2. Demokratische Forderungen andererseits wurden oftmals schon während der bürgerlichen Revolutionen ausgerufen. Darunter sind solche, welche wir „strukturell-demokratische“ Forderungen nennen, zum Beispiel die Abschaffung der Monarchie oder die Selbstbestimmung unterdrückter Nationen im Spanische Staat, oder die Agrarrevolution und der Kampf für die nationale Befreiung unterdrückter Nationen durch den Imperialismus. Dann gibt es die Forderungen, die wir „radikaldemokratisch“ nennen, das heißt die radikalsten Formen, die die bürgerliche Demokratie annehmen kann, wie die Verfassungsgebende Versammlung, die Abschaffung des Präsidentenamts und die Vereinigung der Exekutive und Legislative in einer einzigen Kammer, die Abwählbarkeit von Mandatsträger*innen usw. Und dann gibt es noch „demokratische Übergangsforderungen“, die den Klassencharakter der bürgerlichen Demokratie in Frage stellen, wie zum Beispiel die Forderung, dass Träger*innen politischer Posten nicht mehr verdienen dürfen als einen Arbeiter*innenlohn, die als große historische Vorgängerin die Pariser Kommune von 1871 hat (die erste Arbeiter*innenregierung der Geschichte).

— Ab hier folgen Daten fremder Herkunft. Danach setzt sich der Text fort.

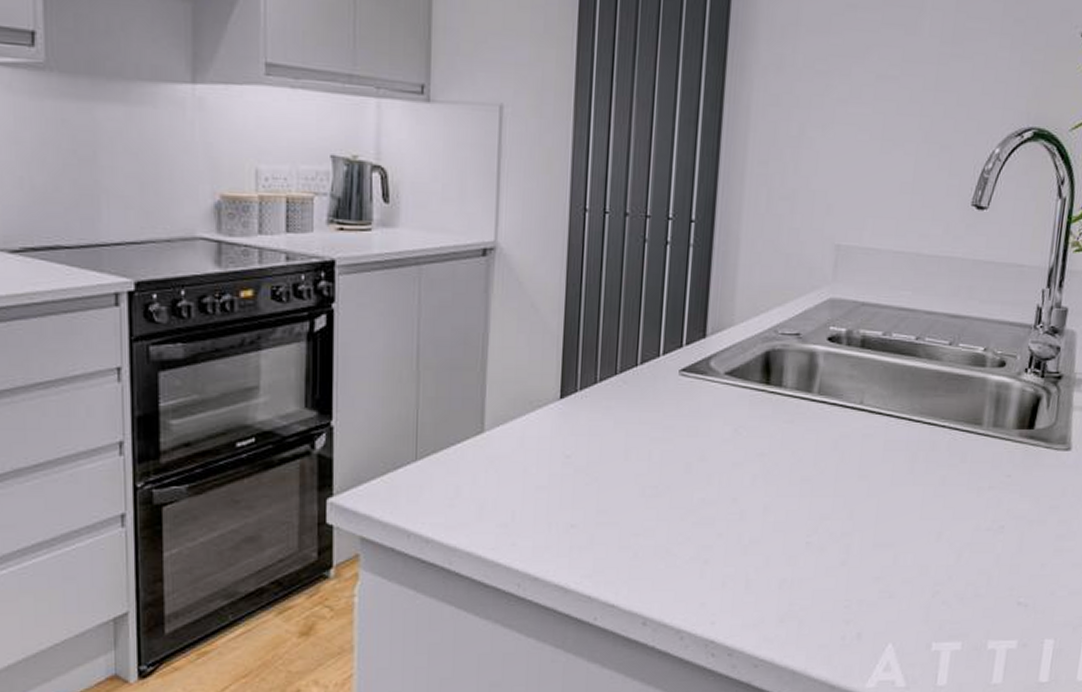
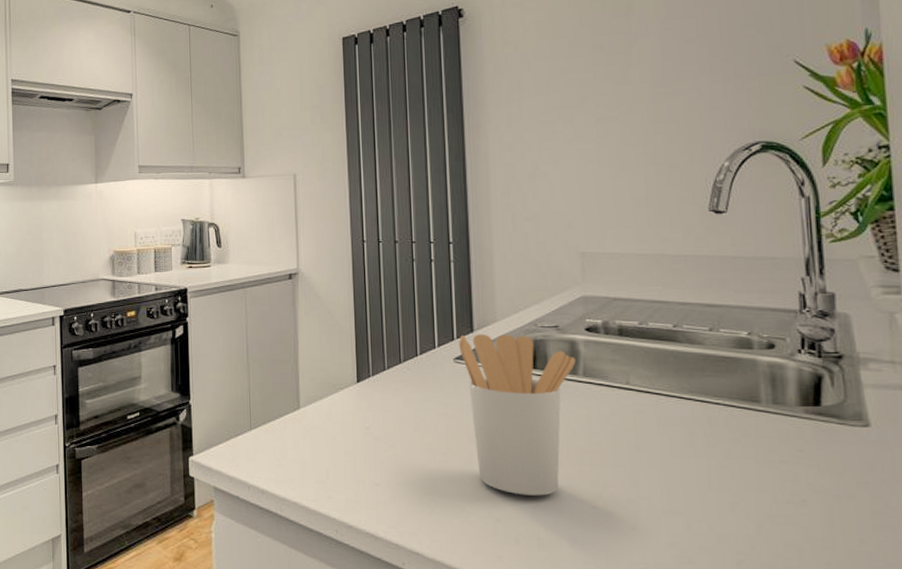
utensil holder: none [687,340,813,533] -> present [459,334,576,496]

3. „Organisatorische Forderungen“, die auf die unabhängige Organisierung der Arbeiter*innenklasse abzielen, wie Fabrikkomitees, Streikposten, Arbeiter*innenmilizen und Räte. Damit sollen die Unterordnung unter den Staat gebrochen und Organismen der „Doppelmacht“ der Arbeiter*innenklasse entwickelt werden.

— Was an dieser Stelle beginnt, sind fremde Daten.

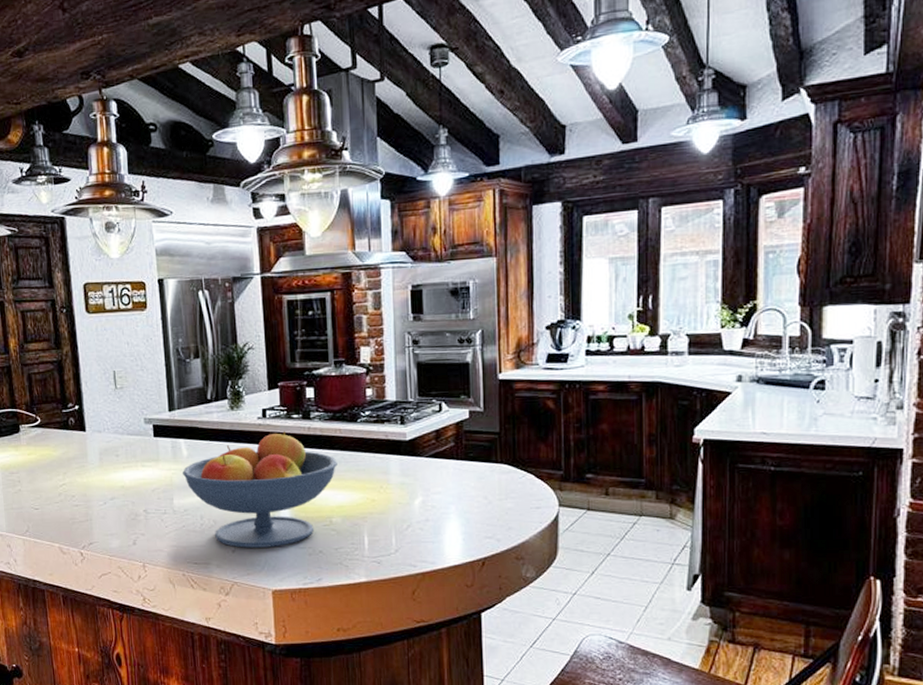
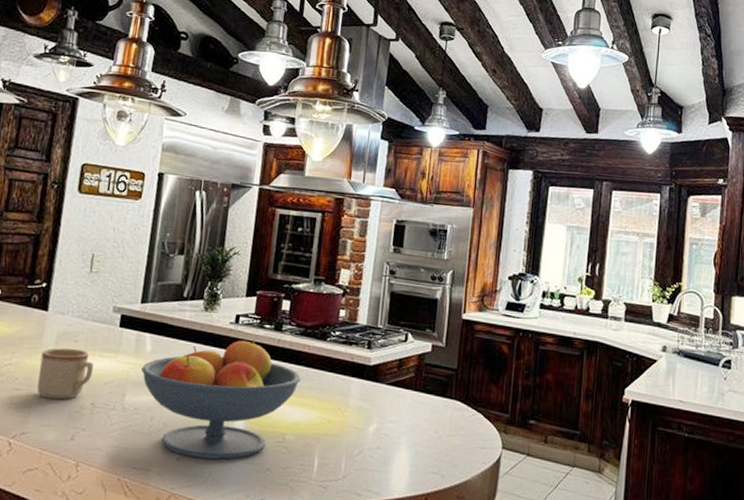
mug: none [89,462,140,511] -> present [37,348,95,400]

4. Letztlich erheben wir Übergangsforderungen im engeren Sinne, um die Mobilisierung voranzutreiben. Es sind Forderungen welche die Arbeiter*innenklasse durchsetzen würde, wenn sie an die Macht kommt. Durch sie organisiert sie die Produktion um im Interesse der Mehrheit der Gesellschaft und tastet damit den kapitalistischen Profit und das Privateigentum an Produktionsmitteln an. Darunter gibt es Maßnahmen, die die Notwendigkeit des „Erhalts des Proletariats“ als Klasse angesichts der Krise betreffen, wie die „gleitende Lohnskala“, oder die „Aufteilung der Arbeitsstunden“ (welche z.B. mit dem Plan zusammenhängen, öffentliche Arbeit zur Bekämpfung der Arbeitslosigkeit heranzuziehen) oder auch die „Arbeiter*innenkontrolle“, welche eine „Schule der Planwirtschaft“ gegenüber der kapitalistischen Anarchie sein soll, sowie die Enteignung und Verstaatlichung von bestimmten Wirtschaftssektoren und -konglomeraten und der Banken unter Arbeiter*inkontrolle etc.

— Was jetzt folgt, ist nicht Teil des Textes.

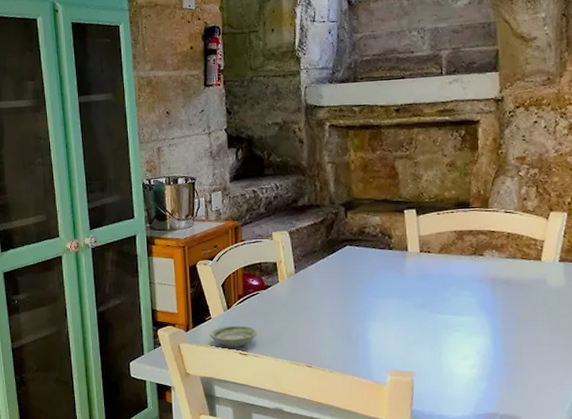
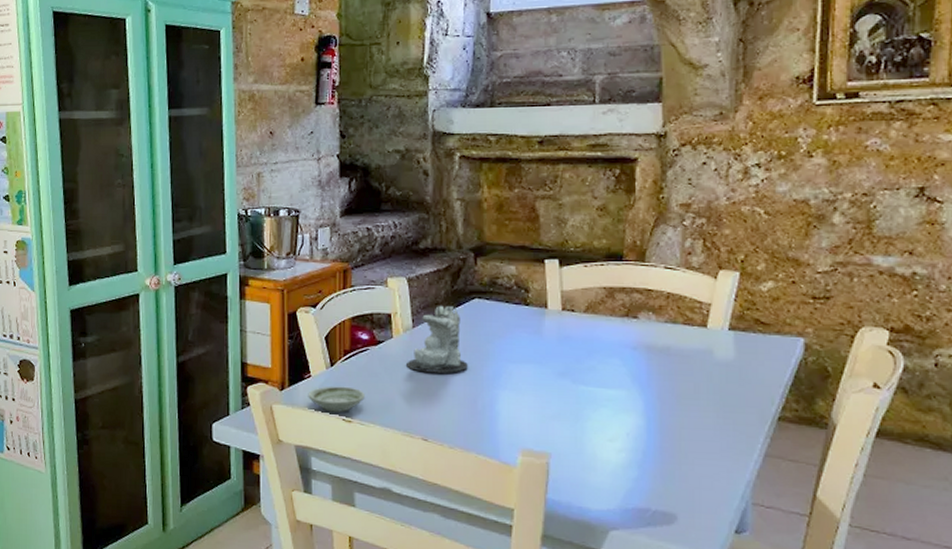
candle: none [291,252,343,310] -> present [407,305,468,373]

Diese Gesamtheit von Forderungen strukturiert unser Programm. Es wird von revolutionär-sozialistischen Forderungen gekrönt, wie die Machtübernahme durch den Aufstand und den Aufbau eines Arbeiter*innenstaats als Schritt zur Entwicklung der sozialen Revolution auf internationaler Ebene.

Und wie führen wir diese Forderungen zusammen? Wir machen dies mittels politischer Agitationskampagnen, durch Interventionen in den Klassenkampf oder in Organisierungsprozessen von Arbeiter*innen. Außerdem tun wir dies bei Kämpfen in den Universitäten und Schulen oder wenn wir an Wahlen teilnehmen usw. usf. Es gibt Minimalforderungen, die wir dauernd erheben und die häufig Teil der Forderungen der sozialen Bewegungen, der Gewerkschaften oder von Bündnissen sind, besonders seit dem Ausbruch der kapitalistischen Krise. Beispiele sind unter anderem das Recht auf Gesundheit und Bildung, Forderungen gegen die Prekarität, die Erhöhung der Renten und der Löhne, für die Rechte der Frauen und gegen die machistische Gewalt.

Wir erheben all diese Forderungen der Arbeiter*innen und verarmten Massen, weil wir sie für eine „vitale Kraft“ halten als Forderungen der Arbeiter*innenklasse. Aber was uns von reformistischen Strömungen unterscheidet und auch von einigen, die sich antikapitalistisch nennen, ist, dass wir sie zusammen mit Übergangsforderungen erheben, wie zum Beispiel dem Mindestlohn gleich der Lebenskosten, eine Bindung der Gehälter an die Preisentwicklung; der Verteidigung der Aufteilung der Arbeitszeit, der Aufrechterhaltung der sozialen Grundversorgung, die Rekommunalisierung unter Arbeiter*innenkontrolle und die Enteignung unter Arbeiter*innen- und Nutzer*innenkontrolle.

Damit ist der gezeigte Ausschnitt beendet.